Church of Saint James

It was built in 1434 at the behest of King Alfonso of Aragon following his victory over the troops of Louis III of Anjou, an event that Piaggia believes was invented. Dedicated to St James the Apostle, Patron Saint of Spain, it still retains its original 15th-century structure. It was the city's Mother Church until 1616, when the Cathedral, built inside the Castle, was inaugurated.

With a sober Renaissance appearance that has not been altered by later additions, it has a single-order façade tightened by stone cantonments and crowned by a triangular attic with a clock and stuccoes; the door, still in seventeenth-century style, is adorned with slender Corinthian columns and surmounted by a niche with a statuette of the titular saint, all decorated with volutes and scrolls: the inscription dates the construction to 1712. The simple rectangular window is decorated with modest friezes. The secondary door on Via Medici is flanked by elegant Doric pilasters on a decorated base with a broken tympanum enclosing the inscription: a scroll decorated with volutes bears the dedication to the titular saint.
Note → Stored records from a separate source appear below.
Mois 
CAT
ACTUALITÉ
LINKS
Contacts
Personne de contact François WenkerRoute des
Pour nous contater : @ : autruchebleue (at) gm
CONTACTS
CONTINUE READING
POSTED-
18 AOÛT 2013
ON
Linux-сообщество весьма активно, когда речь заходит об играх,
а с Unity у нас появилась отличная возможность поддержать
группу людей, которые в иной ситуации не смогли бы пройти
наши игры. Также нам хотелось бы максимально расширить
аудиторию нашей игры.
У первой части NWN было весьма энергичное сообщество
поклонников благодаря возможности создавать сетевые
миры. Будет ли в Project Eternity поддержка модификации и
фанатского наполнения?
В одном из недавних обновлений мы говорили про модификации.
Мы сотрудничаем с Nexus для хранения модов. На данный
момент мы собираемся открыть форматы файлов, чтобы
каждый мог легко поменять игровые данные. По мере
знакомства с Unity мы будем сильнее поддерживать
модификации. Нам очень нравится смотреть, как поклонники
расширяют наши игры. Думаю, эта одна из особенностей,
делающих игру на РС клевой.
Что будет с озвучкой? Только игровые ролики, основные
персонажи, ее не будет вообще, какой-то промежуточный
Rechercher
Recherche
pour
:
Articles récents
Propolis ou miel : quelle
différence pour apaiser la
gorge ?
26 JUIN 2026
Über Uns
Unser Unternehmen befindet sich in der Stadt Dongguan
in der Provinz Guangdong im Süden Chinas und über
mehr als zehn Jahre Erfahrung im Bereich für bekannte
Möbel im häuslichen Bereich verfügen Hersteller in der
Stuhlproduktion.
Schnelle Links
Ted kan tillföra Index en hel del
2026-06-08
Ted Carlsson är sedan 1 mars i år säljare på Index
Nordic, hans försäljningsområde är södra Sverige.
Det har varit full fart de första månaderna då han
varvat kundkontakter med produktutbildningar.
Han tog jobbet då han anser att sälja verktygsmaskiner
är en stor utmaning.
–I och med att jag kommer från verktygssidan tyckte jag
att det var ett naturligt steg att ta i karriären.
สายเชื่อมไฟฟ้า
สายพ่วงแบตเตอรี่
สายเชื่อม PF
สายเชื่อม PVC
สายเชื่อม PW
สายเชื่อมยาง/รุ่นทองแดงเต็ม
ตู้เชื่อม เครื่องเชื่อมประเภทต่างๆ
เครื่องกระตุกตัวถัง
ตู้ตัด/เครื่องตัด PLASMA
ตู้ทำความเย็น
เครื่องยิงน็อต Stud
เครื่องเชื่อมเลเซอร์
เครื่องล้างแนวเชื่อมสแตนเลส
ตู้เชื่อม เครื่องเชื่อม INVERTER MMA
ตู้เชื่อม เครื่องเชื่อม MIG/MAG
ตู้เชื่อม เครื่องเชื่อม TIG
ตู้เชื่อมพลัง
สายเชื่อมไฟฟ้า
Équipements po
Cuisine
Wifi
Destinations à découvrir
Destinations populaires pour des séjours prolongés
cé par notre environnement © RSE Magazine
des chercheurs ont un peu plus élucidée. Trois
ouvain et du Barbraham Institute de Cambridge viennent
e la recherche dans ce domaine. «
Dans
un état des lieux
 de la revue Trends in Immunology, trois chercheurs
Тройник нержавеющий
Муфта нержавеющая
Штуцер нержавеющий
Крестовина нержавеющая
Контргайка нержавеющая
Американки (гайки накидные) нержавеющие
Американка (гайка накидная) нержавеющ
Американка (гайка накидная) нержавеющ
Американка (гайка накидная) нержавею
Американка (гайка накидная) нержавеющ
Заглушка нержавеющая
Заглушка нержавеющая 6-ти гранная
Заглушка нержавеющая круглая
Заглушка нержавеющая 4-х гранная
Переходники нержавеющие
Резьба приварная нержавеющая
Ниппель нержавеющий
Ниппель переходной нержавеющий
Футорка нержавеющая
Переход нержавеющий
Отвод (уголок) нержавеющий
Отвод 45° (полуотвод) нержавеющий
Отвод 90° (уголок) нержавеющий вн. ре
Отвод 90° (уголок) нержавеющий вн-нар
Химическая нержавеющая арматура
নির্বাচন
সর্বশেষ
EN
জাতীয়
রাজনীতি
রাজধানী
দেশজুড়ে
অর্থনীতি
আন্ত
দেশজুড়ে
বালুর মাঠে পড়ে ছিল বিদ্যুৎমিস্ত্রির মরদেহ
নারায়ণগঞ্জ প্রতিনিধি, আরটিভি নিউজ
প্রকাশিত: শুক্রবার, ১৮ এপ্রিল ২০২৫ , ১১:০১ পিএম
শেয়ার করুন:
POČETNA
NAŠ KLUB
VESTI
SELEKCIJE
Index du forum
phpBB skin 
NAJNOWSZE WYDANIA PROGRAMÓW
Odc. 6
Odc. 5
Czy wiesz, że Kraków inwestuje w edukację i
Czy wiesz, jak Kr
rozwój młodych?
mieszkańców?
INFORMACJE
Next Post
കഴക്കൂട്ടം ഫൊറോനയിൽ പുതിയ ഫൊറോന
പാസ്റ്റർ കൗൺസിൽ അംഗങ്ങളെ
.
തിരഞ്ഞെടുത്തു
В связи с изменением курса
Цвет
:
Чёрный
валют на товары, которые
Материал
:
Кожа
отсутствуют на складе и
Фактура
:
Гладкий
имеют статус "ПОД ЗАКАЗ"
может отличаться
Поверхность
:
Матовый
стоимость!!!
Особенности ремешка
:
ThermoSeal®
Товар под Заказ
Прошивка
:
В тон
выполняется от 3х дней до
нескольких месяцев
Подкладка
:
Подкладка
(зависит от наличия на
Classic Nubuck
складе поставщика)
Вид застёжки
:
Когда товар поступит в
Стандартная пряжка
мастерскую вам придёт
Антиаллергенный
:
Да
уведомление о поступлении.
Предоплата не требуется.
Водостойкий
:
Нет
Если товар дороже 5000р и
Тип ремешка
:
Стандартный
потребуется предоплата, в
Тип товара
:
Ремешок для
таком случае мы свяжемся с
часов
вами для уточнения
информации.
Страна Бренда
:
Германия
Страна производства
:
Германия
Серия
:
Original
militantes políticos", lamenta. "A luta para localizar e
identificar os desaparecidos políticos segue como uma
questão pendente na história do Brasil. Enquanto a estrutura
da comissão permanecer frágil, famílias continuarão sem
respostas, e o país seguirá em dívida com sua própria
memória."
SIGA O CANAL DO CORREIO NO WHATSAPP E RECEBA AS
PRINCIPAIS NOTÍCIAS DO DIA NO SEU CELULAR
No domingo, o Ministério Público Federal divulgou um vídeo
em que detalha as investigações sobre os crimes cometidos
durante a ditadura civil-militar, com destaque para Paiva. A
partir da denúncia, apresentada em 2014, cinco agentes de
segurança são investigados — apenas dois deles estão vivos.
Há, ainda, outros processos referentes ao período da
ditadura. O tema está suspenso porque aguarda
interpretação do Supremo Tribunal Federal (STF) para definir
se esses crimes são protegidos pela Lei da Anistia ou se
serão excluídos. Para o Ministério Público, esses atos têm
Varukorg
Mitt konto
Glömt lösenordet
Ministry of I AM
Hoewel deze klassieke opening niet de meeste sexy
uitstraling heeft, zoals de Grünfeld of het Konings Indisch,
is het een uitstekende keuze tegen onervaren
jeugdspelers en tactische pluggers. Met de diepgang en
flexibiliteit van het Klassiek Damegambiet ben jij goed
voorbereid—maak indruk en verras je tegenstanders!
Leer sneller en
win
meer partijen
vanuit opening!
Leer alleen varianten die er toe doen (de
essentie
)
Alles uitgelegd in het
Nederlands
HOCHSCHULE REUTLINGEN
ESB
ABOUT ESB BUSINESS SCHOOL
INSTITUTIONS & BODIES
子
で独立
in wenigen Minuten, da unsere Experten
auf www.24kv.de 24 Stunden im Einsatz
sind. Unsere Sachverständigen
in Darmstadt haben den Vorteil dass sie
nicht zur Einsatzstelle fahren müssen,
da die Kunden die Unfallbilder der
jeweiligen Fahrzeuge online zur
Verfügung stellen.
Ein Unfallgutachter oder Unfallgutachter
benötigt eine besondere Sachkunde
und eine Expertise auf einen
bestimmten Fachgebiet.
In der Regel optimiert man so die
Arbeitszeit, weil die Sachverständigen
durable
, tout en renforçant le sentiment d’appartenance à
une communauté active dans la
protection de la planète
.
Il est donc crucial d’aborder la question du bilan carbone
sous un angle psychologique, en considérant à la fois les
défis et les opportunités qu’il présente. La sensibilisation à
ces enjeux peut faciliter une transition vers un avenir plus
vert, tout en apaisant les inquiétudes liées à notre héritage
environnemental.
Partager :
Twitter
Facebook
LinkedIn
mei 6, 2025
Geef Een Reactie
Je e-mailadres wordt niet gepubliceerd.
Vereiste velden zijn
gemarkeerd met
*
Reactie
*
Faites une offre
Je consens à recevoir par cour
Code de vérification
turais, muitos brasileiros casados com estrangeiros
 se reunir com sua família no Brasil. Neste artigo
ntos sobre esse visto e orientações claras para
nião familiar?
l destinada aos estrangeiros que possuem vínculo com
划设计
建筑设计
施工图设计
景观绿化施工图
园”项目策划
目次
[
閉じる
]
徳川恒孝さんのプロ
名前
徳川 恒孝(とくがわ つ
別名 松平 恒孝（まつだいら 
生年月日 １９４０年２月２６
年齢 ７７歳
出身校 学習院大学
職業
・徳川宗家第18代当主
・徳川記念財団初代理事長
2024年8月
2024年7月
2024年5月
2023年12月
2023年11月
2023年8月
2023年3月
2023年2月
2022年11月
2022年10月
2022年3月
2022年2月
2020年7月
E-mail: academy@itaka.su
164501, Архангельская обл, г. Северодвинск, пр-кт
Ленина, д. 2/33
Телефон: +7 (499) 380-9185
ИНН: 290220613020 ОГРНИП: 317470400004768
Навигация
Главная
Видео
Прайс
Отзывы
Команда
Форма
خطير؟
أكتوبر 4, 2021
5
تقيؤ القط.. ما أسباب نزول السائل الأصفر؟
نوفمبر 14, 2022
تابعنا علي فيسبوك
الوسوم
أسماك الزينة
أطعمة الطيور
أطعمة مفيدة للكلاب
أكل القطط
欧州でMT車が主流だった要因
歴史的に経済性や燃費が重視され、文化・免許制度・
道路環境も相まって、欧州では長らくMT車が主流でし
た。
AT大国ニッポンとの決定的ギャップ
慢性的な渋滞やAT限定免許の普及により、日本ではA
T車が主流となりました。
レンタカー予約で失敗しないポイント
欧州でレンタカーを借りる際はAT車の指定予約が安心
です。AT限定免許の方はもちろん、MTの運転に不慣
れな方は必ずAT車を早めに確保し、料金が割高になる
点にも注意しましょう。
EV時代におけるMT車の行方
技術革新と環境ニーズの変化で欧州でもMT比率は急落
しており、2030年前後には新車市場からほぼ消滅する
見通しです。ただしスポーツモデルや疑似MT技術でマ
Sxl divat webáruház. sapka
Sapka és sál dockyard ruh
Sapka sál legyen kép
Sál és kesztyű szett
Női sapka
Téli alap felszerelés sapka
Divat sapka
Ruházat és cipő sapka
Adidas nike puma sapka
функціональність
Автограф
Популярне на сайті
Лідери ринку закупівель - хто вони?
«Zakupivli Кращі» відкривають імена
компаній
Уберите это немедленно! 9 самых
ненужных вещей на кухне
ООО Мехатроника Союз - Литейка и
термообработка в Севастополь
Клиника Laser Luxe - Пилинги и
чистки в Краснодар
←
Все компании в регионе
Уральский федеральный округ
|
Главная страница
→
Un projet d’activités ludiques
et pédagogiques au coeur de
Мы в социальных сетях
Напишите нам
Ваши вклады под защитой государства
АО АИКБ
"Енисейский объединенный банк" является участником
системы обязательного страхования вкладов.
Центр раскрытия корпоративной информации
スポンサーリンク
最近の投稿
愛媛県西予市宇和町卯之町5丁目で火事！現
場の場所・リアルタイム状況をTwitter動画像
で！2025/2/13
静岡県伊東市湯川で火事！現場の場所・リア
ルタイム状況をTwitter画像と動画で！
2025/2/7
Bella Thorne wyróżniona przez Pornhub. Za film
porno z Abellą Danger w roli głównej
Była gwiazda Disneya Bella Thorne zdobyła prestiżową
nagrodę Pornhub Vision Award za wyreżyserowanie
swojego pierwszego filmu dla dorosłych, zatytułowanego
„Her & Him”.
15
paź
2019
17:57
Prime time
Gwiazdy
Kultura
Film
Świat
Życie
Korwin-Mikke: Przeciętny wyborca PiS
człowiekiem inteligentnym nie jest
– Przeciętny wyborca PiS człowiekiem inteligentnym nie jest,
On the Marina side is another opening and the sacristy with a slender neo-Gothic portal. Inside, the original wooden ceiling was replaced by a barrel vault in 1609. It has a single rectangular nave with a large quadrangular choir connected by a triumphal arch, decorated with the civic coat of arms and ornamented with stucco putti lifting a veil. There are four side altars dedicated to the Souls in Purgatory, St. John the Apostle, the Annunciation and the Crucifix;

Some 18th-century canvases attributed to Scipio Manni depicting the Crucifixion, the Annunciation and the Mass of St. Gregory; other paintings in the choir area are the Death of St. Andrew of Avellino, St. Nicholas (1804), St. Anthony the Abbot and the Probatica Piscina (1785). The baptismal font and the wall case of the Holy Oil date back to 1626 and the floor to 1777. In the centre of the vault is a fresco from 1761 depicting The Trial and Martyrdom of St James. The 17th-century high altar is from the former Duomo al Castello, which was moved here in 1866 to replace an ancient wooden altar. In the entrance is the modest Zirilli Proto monument from 1862. Finally, there is the 17th-century crypt below the presbytery area where the remains of numerous Garibaldian fighters of 20 July 1860 and Milazzese patriot Matteo Nardi were buried, transferred in 1864 to the large ossuary of the ancient S. Giovanni cemetery. There is also a hole marked with a circle and a date, 25 July 1943, recalling the temple's prodigious safety during Anglo-American bombing when a bomb broke through the roof and fell unexploded at the foot of the statue of St Stephen Protomartyr.